Benjamin Herscovitch | 15 March 2013

benjamin-herscovitchWith China’s military budget ballooning and the United States’ defence spending being slashed, Asia’s balance of power is slowly shifting.

According to Hugh White, Australian National University professor of strategic studies, this shift is not happening quickly enough. He recently argued that Australia should urge the United States to draw down its security presence in the Asia-Pacific.

Like former prime ministers Malcolm Fraser and Paul Keating, White thinks that unless the curtain falls on the era of US hegemony in Asia, the United States and China will be locked into a dangerous geo-political standoff.

White has even suggested that heightened Sino-US strategic competition could precipitate a devastating war in the Western Pacific.

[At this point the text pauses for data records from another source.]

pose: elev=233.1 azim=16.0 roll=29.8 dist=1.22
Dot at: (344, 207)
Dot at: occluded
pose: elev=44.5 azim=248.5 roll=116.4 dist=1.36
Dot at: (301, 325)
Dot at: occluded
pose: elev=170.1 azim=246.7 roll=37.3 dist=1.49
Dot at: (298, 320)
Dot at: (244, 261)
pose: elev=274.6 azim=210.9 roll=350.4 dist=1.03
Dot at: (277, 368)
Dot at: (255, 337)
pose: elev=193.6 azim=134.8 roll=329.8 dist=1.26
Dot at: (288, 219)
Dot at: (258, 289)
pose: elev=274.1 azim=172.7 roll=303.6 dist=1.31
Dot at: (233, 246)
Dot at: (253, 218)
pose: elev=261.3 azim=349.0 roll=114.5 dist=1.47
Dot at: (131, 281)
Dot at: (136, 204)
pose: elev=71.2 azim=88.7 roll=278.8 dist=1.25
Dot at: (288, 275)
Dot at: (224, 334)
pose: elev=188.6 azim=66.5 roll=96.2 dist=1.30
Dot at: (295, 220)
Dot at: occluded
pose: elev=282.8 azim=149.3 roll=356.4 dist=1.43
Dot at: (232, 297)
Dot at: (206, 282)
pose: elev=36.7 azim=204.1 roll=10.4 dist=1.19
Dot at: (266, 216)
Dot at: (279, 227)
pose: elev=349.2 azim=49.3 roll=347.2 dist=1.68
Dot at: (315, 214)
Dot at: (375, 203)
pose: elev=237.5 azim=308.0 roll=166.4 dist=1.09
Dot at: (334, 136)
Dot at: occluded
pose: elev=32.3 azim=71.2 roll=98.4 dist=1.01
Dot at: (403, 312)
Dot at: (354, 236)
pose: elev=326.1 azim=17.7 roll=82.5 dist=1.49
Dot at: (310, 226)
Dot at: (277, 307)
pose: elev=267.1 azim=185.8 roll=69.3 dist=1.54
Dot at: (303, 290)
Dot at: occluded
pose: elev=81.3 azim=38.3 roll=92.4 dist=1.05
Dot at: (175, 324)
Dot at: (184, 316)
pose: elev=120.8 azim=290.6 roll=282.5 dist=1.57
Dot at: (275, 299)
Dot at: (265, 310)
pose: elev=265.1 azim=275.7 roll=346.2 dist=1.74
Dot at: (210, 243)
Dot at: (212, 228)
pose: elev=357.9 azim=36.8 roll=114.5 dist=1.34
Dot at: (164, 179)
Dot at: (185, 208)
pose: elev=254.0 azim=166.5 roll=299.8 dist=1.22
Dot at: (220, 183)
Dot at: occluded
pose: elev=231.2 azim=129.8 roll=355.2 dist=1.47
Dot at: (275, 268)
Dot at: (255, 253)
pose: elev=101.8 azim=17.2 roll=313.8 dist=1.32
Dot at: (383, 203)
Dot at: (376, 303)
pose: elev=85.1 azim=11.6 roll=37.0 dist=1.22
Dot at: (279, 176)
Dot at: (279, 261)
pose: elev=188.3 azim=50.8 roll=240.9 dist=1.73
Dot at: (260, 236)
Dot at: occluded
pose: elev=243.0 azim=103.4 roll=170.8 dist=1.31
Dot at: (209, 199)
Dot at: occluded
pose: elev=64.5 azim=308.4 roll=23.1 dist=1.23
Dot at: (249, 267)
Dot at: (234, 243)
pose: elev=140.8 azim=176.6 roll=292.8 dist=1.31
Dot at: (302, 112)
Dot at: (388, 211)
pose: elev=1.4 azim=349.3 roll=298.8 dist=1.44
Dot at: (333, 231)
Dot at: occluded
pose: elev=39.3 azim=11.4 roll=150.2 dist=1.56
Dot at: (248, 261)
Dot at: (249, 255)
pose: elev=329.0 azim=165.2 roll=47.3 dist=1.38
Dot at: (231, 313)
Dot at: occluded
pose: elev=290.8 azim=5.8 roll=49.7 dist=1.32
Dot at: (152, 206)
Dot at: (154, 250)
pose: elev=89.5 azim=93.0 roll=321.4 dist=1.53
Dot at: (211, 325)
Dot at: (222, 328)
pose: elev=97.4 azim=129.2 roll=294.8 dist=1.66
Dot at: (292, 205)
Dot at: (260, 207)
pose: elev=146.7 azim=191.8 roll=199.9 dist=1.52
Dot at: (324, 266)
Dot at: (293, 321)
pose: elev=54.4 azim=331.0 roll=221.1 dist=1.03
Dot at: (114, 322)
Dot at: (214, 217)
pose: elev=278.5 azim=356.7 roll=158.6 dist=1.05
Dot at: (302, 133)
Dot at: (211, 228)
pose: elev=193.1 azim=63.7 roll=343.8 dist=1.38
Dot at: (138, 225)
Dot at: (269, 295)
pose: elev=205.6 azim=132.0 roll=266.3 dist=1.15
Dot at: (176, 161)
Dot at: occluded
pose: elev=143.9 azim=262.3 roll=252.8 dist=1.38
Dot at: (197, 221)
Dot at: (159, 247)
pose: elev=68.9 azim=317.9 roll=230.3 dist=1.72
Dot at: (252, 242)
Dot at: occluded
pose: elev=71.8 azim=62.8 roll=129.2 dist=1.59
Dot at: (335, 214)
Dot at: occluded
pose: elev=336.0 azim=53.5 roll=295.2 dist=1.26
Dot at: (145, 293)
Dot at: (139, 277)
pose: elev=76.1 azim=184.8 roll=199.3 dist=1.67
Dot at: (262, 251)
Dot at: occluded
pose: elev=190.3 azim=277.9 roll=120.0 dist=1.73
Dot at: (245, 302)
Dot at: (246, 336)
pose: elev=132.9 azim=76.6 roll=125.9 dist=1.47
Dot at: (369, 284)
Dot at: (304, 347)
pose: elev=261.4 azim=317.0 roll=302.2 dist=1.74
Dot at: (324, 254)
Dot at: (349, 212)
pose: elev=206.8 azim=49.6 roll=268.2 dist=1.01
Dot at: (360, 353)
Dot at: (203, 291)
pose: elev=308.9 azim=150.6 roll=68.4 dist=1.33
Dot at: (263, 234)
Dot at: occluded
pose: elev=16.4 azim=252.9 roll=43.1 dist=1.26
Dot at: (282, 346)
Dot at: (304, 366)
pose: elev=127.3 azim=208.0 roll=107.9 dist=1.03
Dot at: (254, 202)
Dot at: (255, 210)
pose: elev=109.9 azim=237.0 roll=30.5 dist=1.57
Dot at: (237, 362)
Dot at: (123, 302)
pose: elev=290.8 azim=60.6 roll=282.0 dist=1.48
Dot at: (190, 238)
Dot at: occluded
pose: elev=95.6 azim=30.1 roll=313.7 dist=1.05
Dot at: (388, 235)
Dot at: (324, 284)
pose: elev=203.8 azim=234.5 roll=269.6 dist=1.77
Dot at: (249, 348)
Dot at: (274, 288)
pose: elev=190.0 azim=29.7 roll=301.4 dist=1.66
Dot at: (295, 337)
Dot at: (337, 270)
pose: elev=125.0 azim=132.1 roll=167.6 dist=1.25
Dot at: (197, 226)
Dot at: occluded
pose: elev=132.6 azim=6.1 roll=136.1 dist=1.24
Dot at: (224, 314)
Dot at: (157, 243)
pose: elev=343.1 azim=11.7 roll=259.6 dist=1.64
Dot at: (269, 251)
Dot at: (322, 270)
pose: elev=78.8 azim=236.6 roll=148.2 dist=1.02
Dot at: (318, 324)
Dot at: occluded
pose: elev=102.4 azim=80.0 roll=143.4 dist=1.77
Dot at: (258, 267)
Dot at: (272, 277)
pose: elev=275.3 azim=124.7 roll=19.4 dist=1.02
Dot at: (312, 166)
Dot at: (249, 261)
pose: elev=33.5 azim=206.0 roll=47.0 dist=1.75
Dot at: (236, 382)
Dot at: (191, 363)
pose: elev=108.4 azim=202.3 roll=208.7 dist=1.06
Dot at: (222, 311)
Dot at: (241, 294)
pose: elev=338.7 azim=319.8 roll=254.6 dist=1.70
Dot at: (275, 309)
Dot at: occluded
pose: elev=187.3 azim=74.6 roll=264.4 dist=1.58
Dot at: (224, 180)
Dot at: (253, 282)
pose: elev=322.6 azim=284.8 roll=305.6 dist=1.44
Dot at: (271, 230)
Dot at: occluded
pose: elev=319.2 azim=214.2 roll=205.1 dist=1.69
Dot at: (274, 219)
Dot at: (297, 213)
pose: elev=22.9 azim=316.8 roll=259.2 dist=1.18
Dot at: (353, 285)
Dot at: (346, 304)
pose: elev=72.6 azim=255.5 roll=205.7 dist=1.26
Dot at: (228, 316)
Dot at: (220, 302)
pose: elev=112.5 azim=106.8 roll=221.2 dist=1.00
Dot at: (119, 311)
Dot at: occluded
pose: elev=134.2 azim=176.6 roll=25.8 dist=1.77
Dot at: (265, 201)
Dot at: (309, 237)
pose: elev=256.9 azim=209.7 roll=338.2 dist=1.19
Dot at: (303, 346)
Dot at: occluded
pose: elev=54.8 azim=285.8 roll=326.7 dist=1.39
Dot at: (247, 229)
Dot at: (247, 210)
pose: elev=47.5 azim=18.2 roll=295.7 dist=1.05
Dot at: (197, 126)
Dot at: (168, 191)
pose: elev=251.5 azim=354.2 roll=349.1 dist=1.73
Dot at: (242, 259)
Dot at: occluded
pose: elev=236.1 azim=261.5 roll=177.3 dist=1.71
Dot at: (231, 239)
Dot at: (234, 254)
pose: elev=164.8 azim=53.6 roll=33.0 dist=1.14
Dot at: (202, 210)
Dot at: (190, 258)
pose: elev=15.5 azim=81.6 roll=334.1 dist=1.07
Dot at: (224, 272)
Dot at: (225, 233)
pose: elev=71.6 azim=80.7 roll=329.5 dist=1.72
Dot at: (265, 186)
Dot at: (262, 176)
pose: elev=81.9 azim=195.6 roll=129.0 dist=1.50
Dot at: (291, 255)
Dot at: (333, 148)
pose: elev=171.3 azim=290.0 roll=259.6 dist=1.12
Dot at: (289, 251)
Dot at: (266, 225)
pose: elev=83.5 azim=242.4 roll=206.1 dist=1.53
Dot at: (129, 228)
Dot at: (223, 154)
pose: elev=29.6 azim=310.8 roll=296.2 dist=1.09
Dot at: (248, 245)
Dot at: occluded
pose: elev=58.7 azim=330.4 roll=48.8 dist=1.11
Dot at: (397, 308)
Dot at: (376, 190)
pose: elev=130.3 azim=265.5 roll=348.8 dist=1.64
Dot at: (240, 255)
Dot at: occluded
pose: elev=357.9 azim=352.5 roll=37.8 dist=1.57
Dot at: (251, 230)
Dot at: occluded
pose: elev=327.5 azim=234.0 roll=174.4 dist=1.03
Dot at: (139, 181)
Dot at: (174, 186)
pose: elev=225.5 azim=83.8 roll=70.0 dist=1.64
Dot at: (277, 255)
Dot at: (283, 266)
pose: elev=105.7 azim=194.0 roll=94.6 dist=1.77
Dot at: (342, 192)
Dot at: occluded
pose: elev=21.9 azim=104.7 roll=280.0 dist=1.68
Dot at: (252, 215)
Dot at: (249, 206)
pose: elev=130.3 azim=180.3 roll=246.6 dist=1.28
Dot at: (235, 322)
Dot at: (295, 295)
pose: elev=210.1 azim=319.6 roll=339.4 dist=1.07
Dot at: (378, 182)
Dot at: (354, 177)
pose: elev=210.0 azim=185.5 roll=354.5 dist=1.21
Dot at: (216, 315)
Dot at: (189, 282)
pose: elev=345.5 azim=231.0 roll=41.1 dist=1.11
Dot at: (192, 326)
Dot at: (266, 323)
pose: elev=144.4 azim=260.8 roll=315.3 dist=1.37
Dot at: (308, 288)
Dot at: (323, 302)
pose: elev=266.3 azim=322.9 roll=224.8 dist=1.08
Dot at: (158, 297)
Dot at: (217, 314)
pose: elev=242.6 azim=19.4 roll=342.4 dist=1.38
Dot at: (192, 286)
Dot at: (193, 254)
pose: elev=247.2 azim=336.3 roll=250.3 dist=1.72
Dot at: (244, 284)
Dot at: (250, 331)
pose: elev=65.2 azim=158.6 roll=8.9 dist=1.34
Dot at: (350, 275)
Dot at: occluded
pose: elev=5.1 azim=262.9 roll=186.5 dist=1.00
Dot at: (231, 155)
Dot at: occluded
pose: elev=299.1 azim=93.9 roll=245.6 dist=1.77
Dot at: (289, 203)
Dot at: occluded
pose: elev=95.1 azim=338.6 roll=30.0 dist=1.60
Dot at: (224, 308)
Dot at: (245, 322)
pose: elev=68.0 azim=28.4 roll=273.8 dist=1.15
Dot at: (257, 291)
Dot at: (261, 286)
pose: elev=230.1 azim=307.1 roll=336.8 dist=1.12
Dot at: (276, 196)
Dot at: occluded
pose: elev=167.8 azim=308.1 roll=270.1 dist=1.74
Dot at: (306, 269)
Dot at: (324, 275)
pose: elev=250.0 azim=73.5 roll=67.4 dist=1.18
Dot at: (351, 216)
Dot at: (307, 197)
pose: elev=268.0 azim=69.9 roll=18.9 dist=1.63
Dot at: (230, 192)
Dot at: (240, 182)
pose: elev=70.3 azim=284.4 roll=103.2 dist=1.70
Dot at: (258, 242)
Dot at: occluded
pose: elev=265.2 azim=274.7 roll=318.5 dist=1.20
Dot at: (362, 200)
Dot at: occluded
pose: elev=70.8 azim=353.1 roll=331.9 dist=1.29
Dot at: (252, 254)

As real as the risks of souring Sino-US relations might be, this vision of US-provoked conflict infantilises China.

Underlying White’s logic is the assumption that China must get what it wants because otherwise it will bloody-mindedly clash with the US and its allies—even at the risk of war with the world’s sole superpower.

This is an unfairly dim view of China’s appreciation of the subtleties of foreign policy.

Instead of presuming that China only understands belligerent power politics, we should offer the Middle Kingdom a more nuanced picture of Asian international relations.

We should highlight that we recognise that as China’s military might grows, it will seek to shape international relations to suit its interests.

However, we should also stress that like many other Asian nations, we do not want rising Chinese influence to come at the expense of the United States’ role as a security guarantor for the region.

And we should expect China to have the wisdom to recognise that foreign policy in Canberra, Manila, Seoul, Tokyo and other Asian capitals will not be recalibrated just because China is uneasy with the closeness of our relations with the United States.

Ensuring that China rises peacefully is admittedly one of this century’s top foreign policy priorities.

Nevertheless, a resurgent China should not be accommodated through knee-jerk foreign policy that sees Australia and other US allies in Asia call for the United States to vacate the field every time Chinese officials voice concern.

Rather than placating China, Australia and its Asian partners should consistently and carefully explain the rationale for a continuation of the US security presence in the Asia-Pacific.

Benjamin Herscovitch is a Policy Analyst at The Centre for Independent Studies.